Carbon Capture Effort Collects Critics
2009-10-23 0:00

By Julio Godoy |

The capture and underground storage of greenhouse gases, especially carbon dioxide, is a dubious method of effectively reducing the pollution that causes global warming, experts warn.

Scientists, environmentalists and local communities continue to object to the method, which consists of compressing and liquefying carbon dioxide before sending it to underground deposits, and which has been applied for some time to recover petroleum and gas from partially exhausted oil wells.

Left: Schwarze Pumpe, a pilot thermal power plant south of Berlin that uses technology to capture and store carbon emissions.

The Intergovernmental Panel on Climate Change (IPCC) looked at these techniques in 2007, and more closely in 2005, when its Working Group III published a 443-page report.

Germany's federal government was forced last summer to halt the process for approving a law authorising the capture and deposit of carbon, after facing opposition from local communities in the regions preliminarily selected for experimenting with the technique.

Rejection of the process has been fuelled by scientific reports and environmental groups. In 2006, geologist Gabriela von Goerne, of the German branch of Greenpeace, said such methods should only be used as a last option in the fight against global warming.

"The main objective to mitigate climate change should be cutting carbon dioxide emissions at point of origin," von Goerne told Tierramérica. That means a continued reduction in the use of fossil fuels - the main source of carbon dioxide - in human activities.

"By reducing fossil fuel consumption, the demand naturally shifts toward energy sources that don't produce carbon dioxide, like solar, wind and hydro energy," she said.

Instead, the massive capture and storage of carbon would create a stimulus to continue using fossil fuels, and would be an obstacle to the expansion of clean and renewable energy sources.

"Furthermore, it's expensive and consumes a lot of energy, which reduces its efficiency," von Goerne added.

The costs of capturing and storing carbon vary. At electrical plants run on coal or other fossil fuels, capturing and compressing CO2 is relatively simple.

But because the sites planned for storing the carbon are rarely located near the power plants that produce it, it is often necessary to build a pipeline network to carry the liquefied gas from the source to the storage location.

"Just imagining such a pipeline network across Germany is absurd," commented von Goerne.

CO2 can also be extracted from the fuels before combustion, or combustion should take place in an environment into which pure oxygen is injected so that it generates only CO2 and water. In both processes, CO2 has to be compressed and liquefied for transport.

In all cases, capturing the gas itself requires a great deal of energy, reducing the efficiency of the overall process.

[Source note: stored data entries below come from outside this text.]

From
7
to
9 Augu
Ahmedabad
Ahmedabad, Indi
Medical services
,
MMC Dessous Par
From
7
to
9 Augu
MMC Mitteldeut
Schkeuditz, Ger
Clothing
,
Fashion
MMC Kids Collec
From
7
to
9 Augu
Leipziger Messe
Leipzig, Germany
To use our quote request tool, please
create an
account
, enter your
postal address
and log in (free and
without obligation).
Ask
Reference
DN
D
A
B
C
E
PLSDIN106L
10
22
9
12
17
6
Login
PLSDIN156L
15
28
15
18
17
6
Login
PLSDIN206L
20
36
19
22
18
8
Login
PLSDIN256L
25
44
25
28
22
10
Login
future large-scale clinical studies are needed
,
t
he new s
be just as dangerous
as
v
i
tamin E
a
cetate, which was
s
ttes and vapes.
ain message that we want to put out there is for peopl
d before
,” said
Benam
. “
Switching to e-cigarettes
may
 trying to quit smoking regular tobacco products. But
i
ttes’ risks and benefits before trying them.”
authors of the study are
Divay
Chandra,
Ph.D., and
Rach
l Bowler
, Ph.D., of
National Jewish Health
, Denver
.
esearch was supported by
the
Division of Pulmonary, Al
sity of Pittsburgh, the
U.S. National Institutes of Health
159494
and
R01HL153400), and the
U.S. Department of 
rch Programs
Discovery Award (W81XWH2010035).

In 2005, the IPCC estimated that capture and compression of CO2 would increase consumption of fuel at a coal-fired power plant by 25 to 40 percent.

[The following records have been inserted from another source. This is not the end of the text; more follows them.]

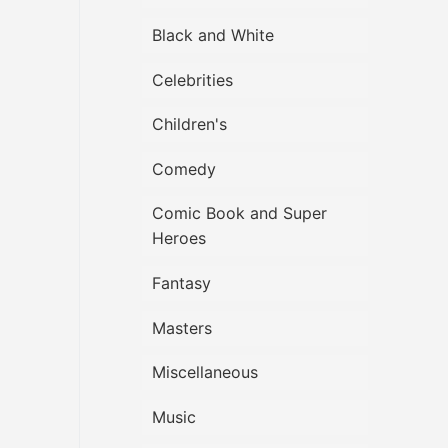
Black and White
Celebrities
Children's
Comedy
Comic Book and Super
Heroes
Fantasy
Masters
Miscellaneous
Music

A third argument against this technique is geological: nearly all experts, including operators of test storage sites, agree that storing CO2 can involve gas leaks and cause underground movement, with unpredictable environmental consequences.

A colloquium on carbon capture and storage held in Paris in February, involving French and British experts, included among the difficulties the environmental risks and related problems of acceptance.

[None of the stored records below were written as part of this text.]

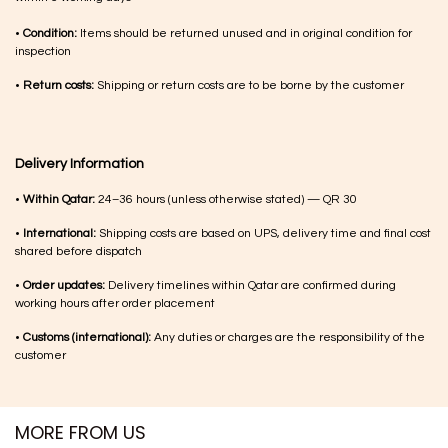
•
Condition:
Items should be returned unused and in original condition for
inspection
•
Return costs:
Shipping or return costs are to be borne by the customer
Delivery Information
•
Within Qatar:
24–36 hours (unless otherwise stated) — QR 30
•
International:
Shipping costs are based on UPS, delivery time and final cost
shared before dispatch
•
Order updates:
Delivery timelines within Qatar are confirmed during
working hours after order placement
•
Customs (international):
Any duties or charges are the responsibility of the
customer
MORE FROM US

It's possible that CO2 leaks at storage sites "could pollute ecosystems and affect human health," Sophie Galharret, of France's Institute of Sustainable Development and International Relations (IDDRI), told Tierramérica.

"Currently it is very difficult to conceive of a way to manage such risks in the public debate to support a widespread application of carbon capture and storage," said Galharret, who participated in the discussions.

The fact that the German government has not approved the law to allow it is just one example of the difficulties the process faces.

Norway, the world's second leading producer of natural gas, supplies 17 percent of European demand and since 1996 has had an experimental CO2 capture and storage system, with storage sites in the North Sea.

According to Brian Bjordal, director of the state-run company Gassco, which coordinates gas distribution from Norway's fields to the rest of Europe, Norway could be compared to a trapeze artist, and the rest of the continent would be the circus audience.

"At the circus, the audience incites the trapeze artist to jump. But if they were in his place, nobody in the audience would jump," Bjordal told Tierramérica, illustrating his own uncertainty about the capture and storage method.

According to IDDRI's Galharret, there is another argument against it: the possibility of failure. And that is linked to a key factor - the pressure of the timeline to reduce greenhouse emissions.

"If the commercial use of carbon capture and storage fails for technical or economic reasons, we won't know until 2015 to 2020. If it fails, Europe would have very little time to readapt its emissions reduction strategies," she said.